La fonction paternelle s'éclaire de son importance par le fait d'occuper ce lieu symbolique. Freud, dans Totem et Tabou (1913), a montré que, pour le névrosé, ce lieu est occupé par le père mort. C'est le meurtre du père refoulé qui engendre pour l'individu la cohorte des prohibitions, des symptômes et des inhibitions. C'est une façon, pour le névrosé, de prendre en compte la dette et de reconnaître qu'il ne peut assumer son statut de sujet que comme effet d'une combinatoire signifiante, à laquelle il ne peut avoir accès qu'au lieu de l'Autre.
A partir de là, on comprend l'importance humaine de ce lieu de l'Autre inconscient et symbolique comme seule référence stable dans la mesure où cet Autre est le lieu du signifiant. Et la fonction de l'analyste trouve son efficacité pour autant qu'il assure cette fonction symbolique Autre non comme personne mais comme lieu, soumis à la condition de l'équivoque du signifiant et non à la signification positive du langage. Car la loi du signifiant est d'abord une loi de l'équivoque qui se traduit par le fait que la parole puisse être menteuse, donc symbolique.


La répétition et la fonction signifiante

C'est bien à ce dernier terme du renoncement à tout idéal de maîtrise de l'individu que Freud a été conduit, dans Au-delà du principe de plaisir, avec le concept d'automatisme de répétition. Il est remarquable que l'automatisme de répétition prend son point de départ précisément à la limite du processus de remémoration, soit en ce lieu Autre où se trouve le signifiant originairement refoulé. Mais cet automatisme, indifférent au principe de plaisir comme le constatera Freud, se révèle être un ordre formalisé semblable à une pure écriture littérale symbolique de type logico-mathématique, à l'oeuvre dans la chaîne signifiante. Il s'agit d'une écriture à laquelle l'individu est assujetti et qui signifie que son efficacité est attachée au caractère hors sens du signifiant, à l'inverse de ce qui se passe avec le symptôme, qui consiste en une précipitation d'un sens. Cependant, si l'automatisme se signale de cette fonction symbolique abstraite, l'exigence de nouveauté qui l'anime joue précisément sur l'équivoque, si bien que l'acteur ne peut reconnaître la structure latente qui se répète dans une autre scène.

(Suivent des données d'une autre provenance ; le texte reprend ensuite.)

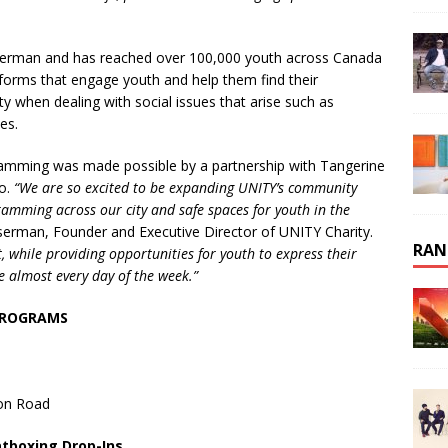
serman and has reached over 100,000 youth across Canada
 forms that engage youth and help them find their
 when dealing with social issues that arise such as
ues.
amming was made possible by a partnership with Tangerine
to.
“We are so excited to be expanding UNITY’s community
amming across our city and safe spaces for youth in the
serman, Founder and Executive Director of UNITY Charity.
RAN
 while providing opportunities for youth to express their
e almost every day of the week.”
PROGRAMS
son Road
atboxing Drop-Ins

L'automatisme de répétition ne souligne pas seulement la primauté du symbolique dans l'action humaine, il permet de reconsidérer l'ensemble des avatars de la subjectivité, tels que le nœud borroméen s'emploie à le démontrer: à savoir que l'imaginaire est sous le coup d'une organisation latente qui le surdétermine, non sans que le symbolique lui-même s'organise à partir d'un trou réel, celui du signifiant originairement refoulé qui le conditionne tout entier.